Then I realized that nothing I write or say will solve any problems in this world.

I thought about the three kids, JROTC cadets, who died trying to save their classmates. They're the kind of kids who, if they had had the chance to grow up, would have been the kind of people who run into danger to try and halt its spread, its impact. Then it struck me, they were already that kind of people. I was going to write about them, then I thought, "What about the other 14 who died? What about them?"

Then it struck me, what about the kids who get gunned down everyday in the streets of Chicago, in Detroit, heck, even in Providence here in Little Rhody? Where is the outrage at their deaths? Are their deaths somehow less worthy of note then those folks who were gunned down in Florida? At a school.

Shortly after that church shooting down in Texas, one of the ladies of my church asked me, "Could that happen here? Is there anything we could do to prevent that?"

My first reaction was, "No, can't happen here." The I realized that yes, it could happen here, it can happen anywhere. Like I told her, all we can do is stay alert. Short of having armed guards though, there is no way to prevent such attacks. But having armed guards would only lessen the damage done. In the time it takes to realize that someone is armed and is about to open fire, it's already too late. They are going to get rounds out before a good guy can react.

On the other hand, if they know that there are other armed folks about who will return fire, it might deter them. It might not. It depends on the situation.

The calls for "sensible gun control" always flare up after these shootings. What does that mean?

Not allow felons to have guns? That's already the case, that law is on the books. Hasn't stopped a felon who wants a gun get a gun, has it? Recreational drugs are, for the most part, illegal. Does that prevent people from buying and using them?

Driving while intoxicated? Illegal.

Theft? Illegal.

Sure write a new law, that'll fix everything. After the Station Nightclub fire here in Little Rhody, 15 years ago, there was a hue and cry that new laws needed to be passed to prevent such a thing from ever happening again. Those who pointed out that if the existing laws had been enforced then the fire might not have happened were either shouted down or ignored. Would enforcement of the laws already on the books have prevented that tragedy? Maybe. But you can't legislate against stupidity. Like Forrest said, "Stupid is as stupid does."

The world can be a horrid place at times, even here in the U.S. of A. But there are places that are far worse.

I have no answers. I will say one thing, all of the gun control laws currently on the books are unconstitutional for the most part. What's worse is that many of those laws are completely ineffective.

Do I think a person should have some training before owning a firearm? Yes, yes, I do. But who provides that training? One's parents, the military (I had both), the police, the State itself (whatever that means, probably a new bureaucracy which would quickly fill with useless bureaucrats)?

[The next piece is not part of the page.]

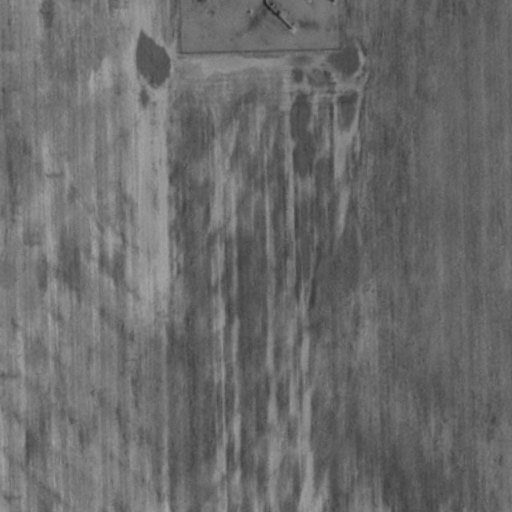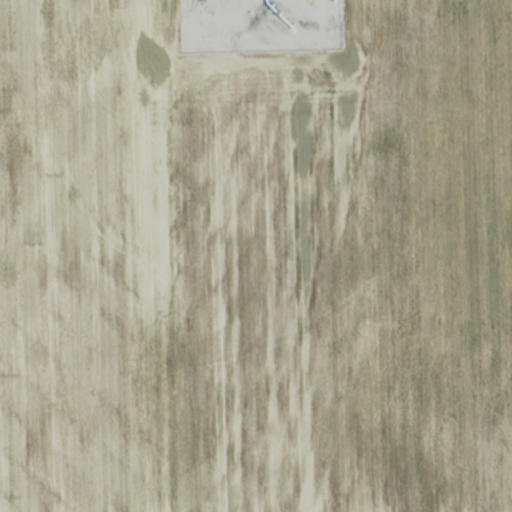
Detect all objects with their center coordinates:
crop: (256, 263)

Common sense is really rather rare when you think about it.


  1. Amen to what you said Sarge. Only two points I'll add, breakdown of the family(no fathers involved for whatever reasons) and issues between the ears in these shooters.

  2. I started shooting when I was 5. Old Springfield bolt action. My dad was known to hit tin cans at a 100 yards with it. I remember it like it was yesterday. Graduated to my own 22 when I was 12. My job as a kid (started when I was about 8) until I had my own job was to prepare dad's police uniform, and clean his 357 Smith every other day. I did that without oversight after the first few times. I was proud of my dad's appearance when he went to work. I knew his firearm was clean and functioning perfectly.

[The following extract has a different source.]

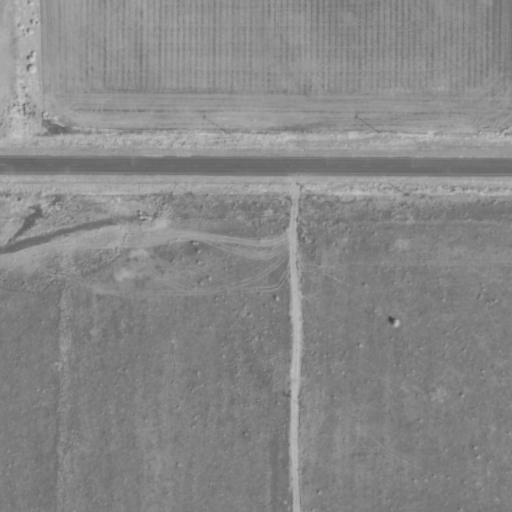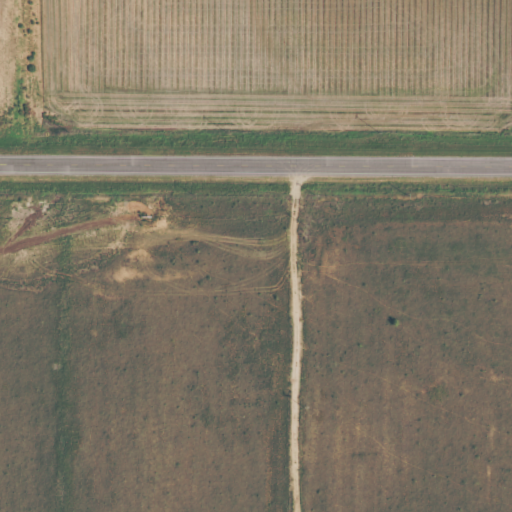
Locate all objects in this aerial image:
road: (255, 166)
road: (294, 339)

    My little brother didn't get that kind of hands on instruction. He wasn't as interested as I was. He dug dad's off duty gun out and touched a round off in the house one day. I think dad must've had him out back for a couple weeks, training him and coaching him on gun safety, and target practice. We had an old stump back there that was just about toothpicks after they finished. I think that was his last negligent discharge.

    One area that is overlooked is the use of Psychotropic drugs that have warnings about "homicidal ideation". If only a vanishingly small amount of young men on them act that out, it's a sizable number. And almost every mass-cal event since Columbine has those in the mix. Heck, almost every teacher that sleeps with her students is on an anti-depressant that has similar warnings about "reduced inhibitions".

    Absent fathers can't teach their sons, and the sons of absent fathers can't teach what they don't know. To really FIX the issue is undoing the decades of moving fathers out of their children's lives.

    I remember hearing a man say that if you fight a dog, you WILL get bit. I believe keeping the round count low is the best we can hope to accomplish in an event like Florida. That takes prepared people, salted throughout the venue. Not just a token armed guard. Much like Jeanne Asssam in 2007.

    Freedom isn't free, and it isn't safe either. America was a place of freedom, but our culture now wants safety. I'm afraid we won't have either once the emotions run their course...

    1. Spot on. When did this country go from "Give Me Liberty or Death" to "give me safety"?

    2. Those who would give up essential Liberty, to purchase a little temporary Safety, deserve neither Liberty nor Safety.

      Lyndon Johnson's "Great Society" destroyed many black families. Now his spiritual descendants (progressives and socialists) are working hard to destroy ALL families.

      And damn it, they are succeeding.

    3. Oh, one more thought, anyone on drugs which modify behavior really need to be closely monitored. If a side effect is "homicidal ideation," then those folks should be hospitalized while they're taking those. This is the first I've heard of those, dear Lord what are some physicians thinking when they prescribe this stuff? My doc is extremely careful when she prescribes my meds. Though I managed to quit smoking using Chantix, I had some very weird and colorful dreams, friends of mine who tried it said they had thoughts of suicide (from what I understand that is a side effect of the meds). My doc warned me up front about those side effects.

      Homicidal ideation? Holy crap! One of our biggest problems in this country is mental health, as families are destroyed and replaced by the State, it will only get worse.

    4. Again, I completely agree. Now, the Democrats are dragging the children to state and Federal legislatures, to have the children ask for the banning of guns. Because children never let emotions cloud thier thinking.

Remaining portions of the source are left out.